Female Perversions (1996)
M/F, F/F
Synopsis:
[Rotten Tomatoes] An outwardly successful woman teeters on the brink of emotional collapse in this psychological drama. Evelyn Stevens (Tilda Swinton) is a skilled and well-regarded attorney who is being considered for a prestigious judicial appointment. However, she’s plagued by self-doubt and neurotic obsessions (the “perversions” referenced in the title), including an obsession with expensive clothes and cosmetics, lingering fears about her relationship with her lover John (Clancy Brown), an exaggerated sense of competition with the new lawyer in her office, and an intense sexual curiosity about Renee (Karen Sillas), the psychiatrist who has just moved into her building. Evelyn is forced to put her own problems on hold for the moment when she learns that her sister Madelyn (Amy Madigan), a Ph.D candidate struggling to complete her doctoral thesis, has been arrested again for shoplifting. In time, the two sisters realize that they have to come to terms with the psychic damage inflicted upon them in their childhood. Female Perversions was based on the best-selling novel by Louise J. Kaplan.
Review:
Warning: This is a confusing review for a confusing movie, I don’t plan on actually making sense. OKAY!

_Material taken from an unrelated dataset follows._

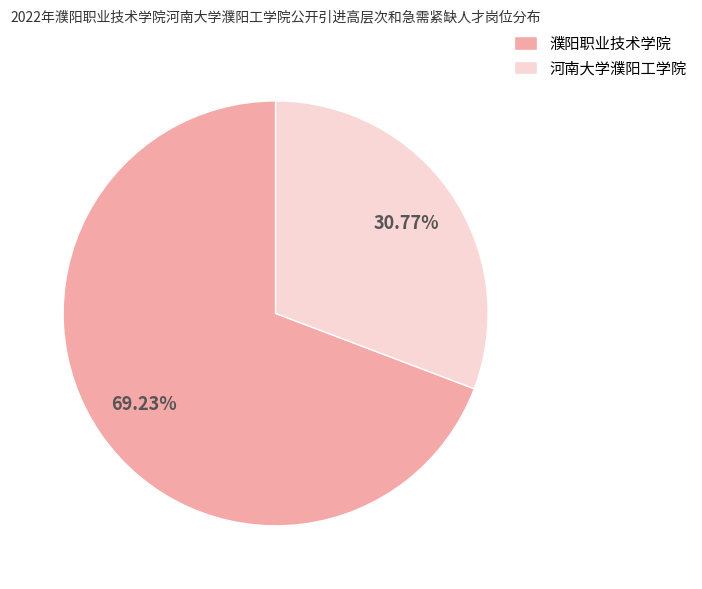

Rank the categories by value from lowest to highest.

河南大学濮阳工学院, 濮阳职业技术学院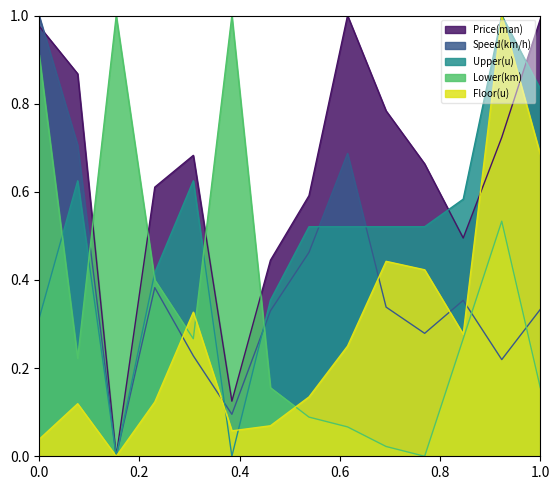

The Upper(u) series shows 0.1 at 0.0. True or false?

False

I won’t lie but I had to wait a few days just to understand this movie and that is saying something. I still don’t get it or rather I kind of do but I think I still find it strange too. I find out that this is based on feminist writings and maybe that helped me put this movie into prospective. We have all these women with situations where they all practice a type of “perversion” in their lives, the main character Evelyn is insecure in her abilities and therefore uses artifices such as clothing, makeup and a type of armored professionalism to just get through the day, but inside her self confidence is eroding and it’s falling apart in chunks. She has a long term relationship with a man but starts a new one with a woman (I don’t know why but this relationship becomes transient in nature as well). So while Evelyn is being recognized and getting a possible judgeship, her sister Amy is arrested in a nowhere town for shoplifting, Evelyn does her sisterly duties as a lawyer and tries to get her out but it’s the weekend and nobody is working the weekend in this nowhere town. What we get is the background for the sisters obvious problems with each other and their father.
I think this is where we see how both women adjust not to each other but how family and society influence both women where one is insecure and the other is possibly suicidal.

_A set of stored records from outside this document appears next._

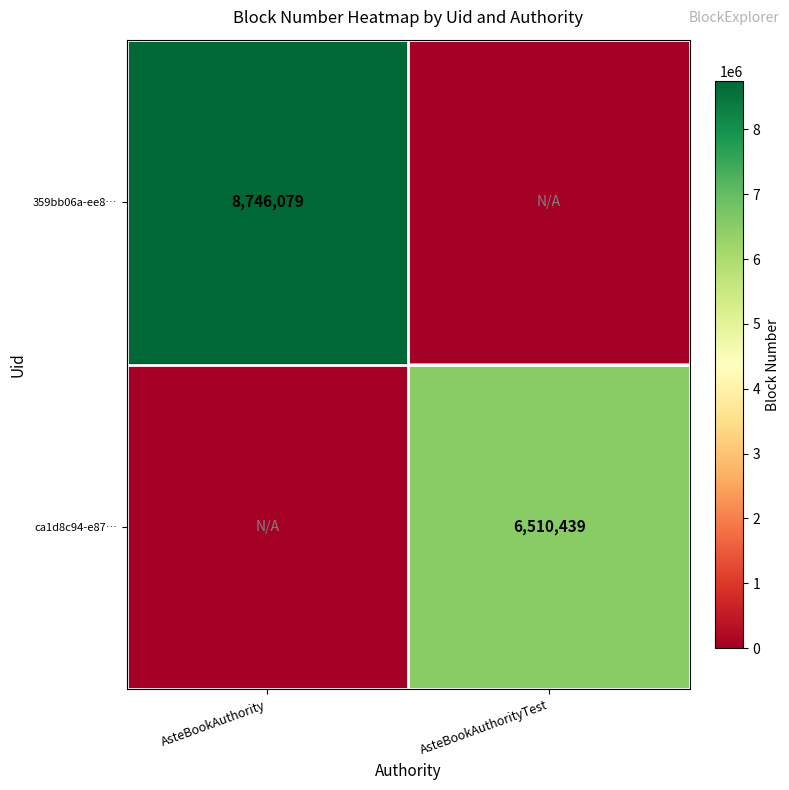

The ca1d8c94-e87… series shows 6510439 at AsteBookAuthorityTest. True or false?

True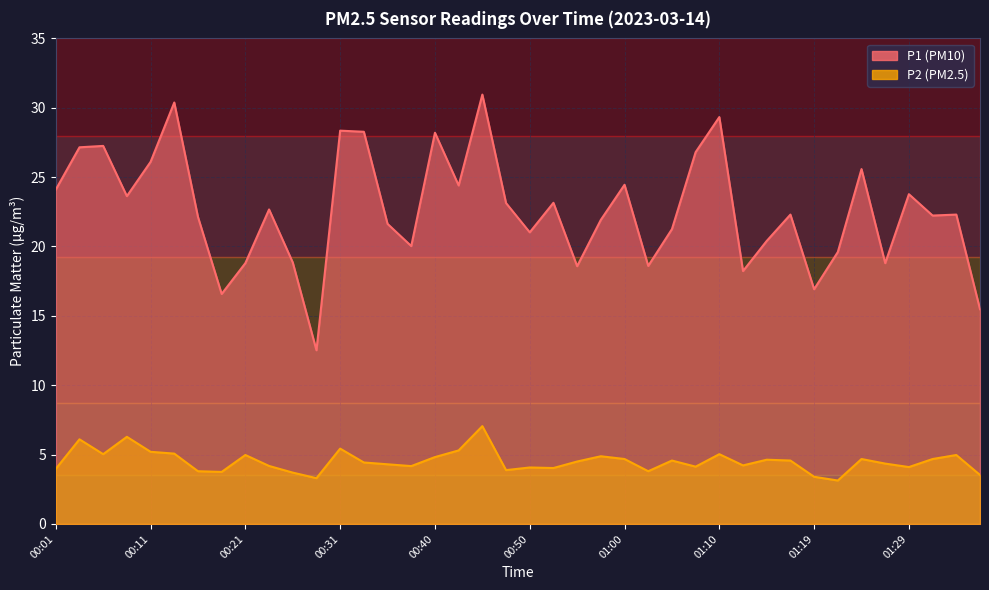

Does the chart have visible grid lines?

Yes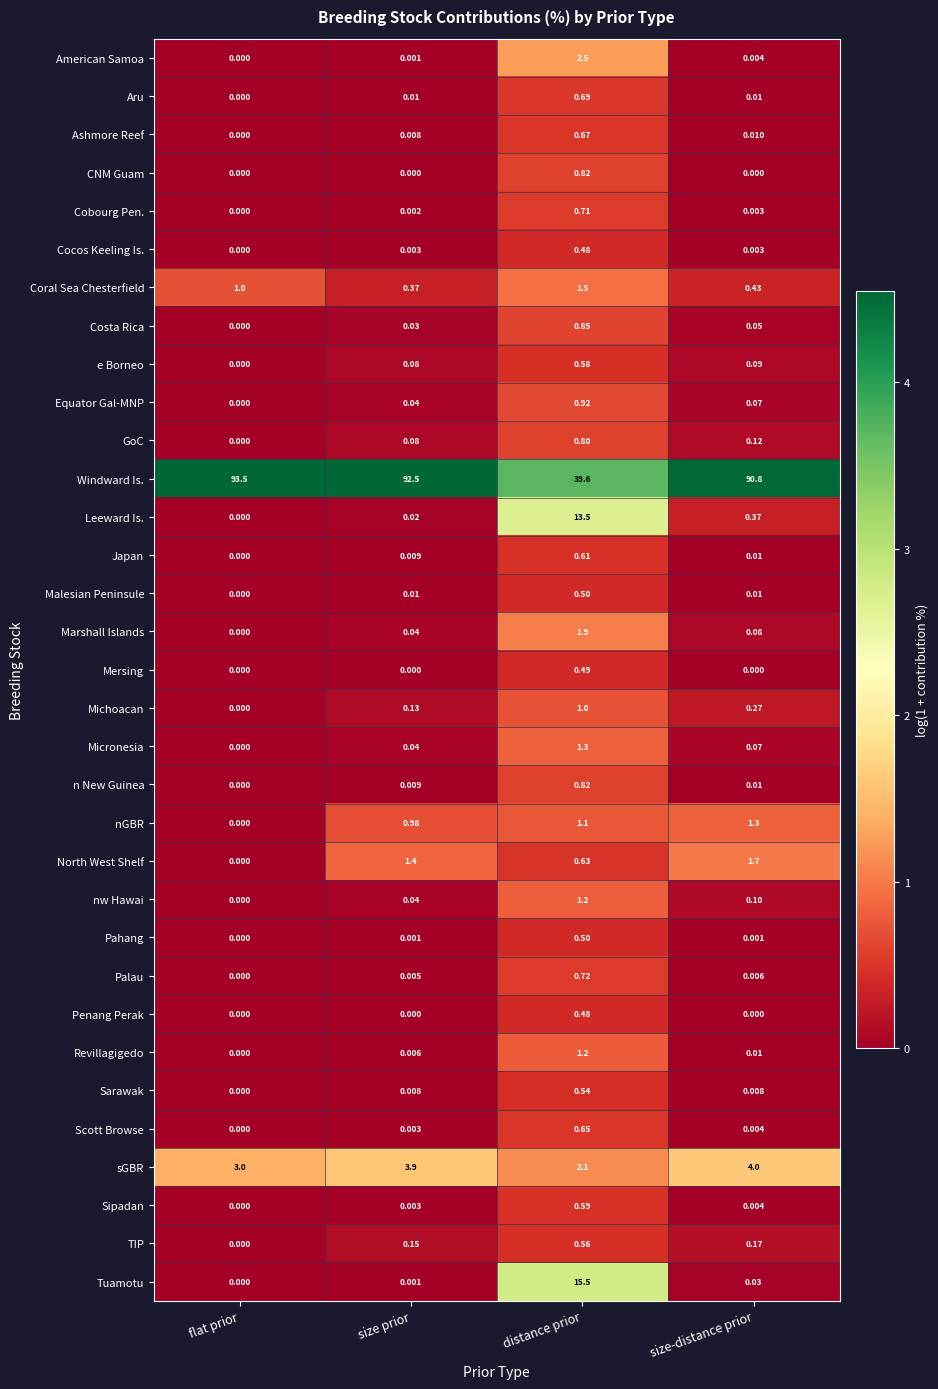

At which category is the sum across all series the highest?

size prior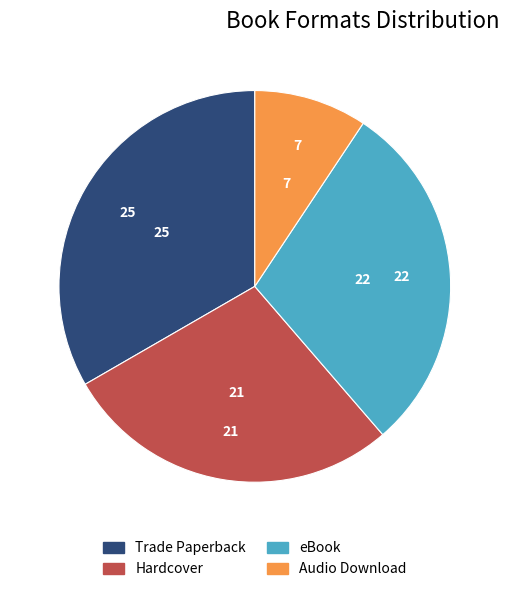

How many segments does this pie chart have?

4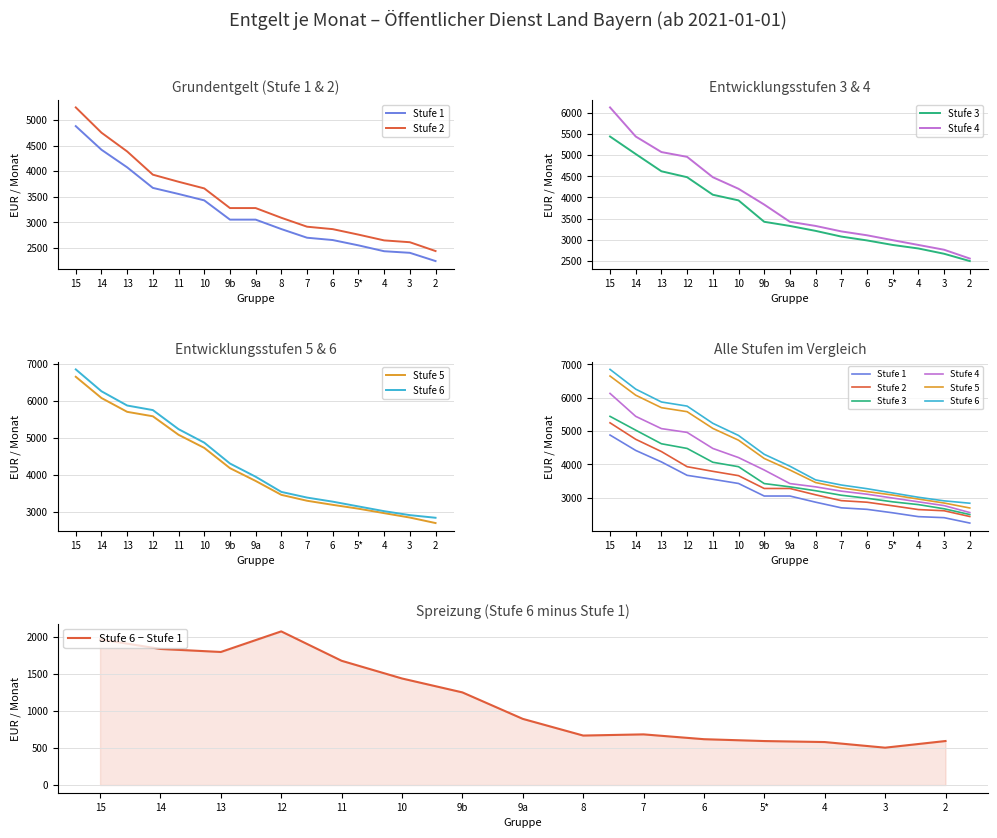

Which has a higher value, 2 or 3?

3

There are other characters in the cast but I think these other women just didn’t work for me because I couldn’t see their point of view, it was too strange and odd from where I was coming from to understand. Such as the desperate very feminine(maybe in the 1950’s old school way) mother who relies/needs including married men to fulfill her fantasy of belonging rather than caring for her own child and she really doesn’t care take of her child who is going through puberty/”the change” but instead of getting support, she is basically abandoned and left to her devices, such as cutting. The only female the in the kid’s life is the stripper aunt who is very sexual but doesn’t seem to like men much or has a very cynical view, I think.
The men are insignificant in this story and it is mostly about Evelyn then Amy and both struggle to deal with the shit in the lives from either their family or the outside world. I’m stopping here because this is giving me a headache. If nothing else if you can do better, I suggest you rent or do what I did and watching it on demand, or something similar and explain it to me.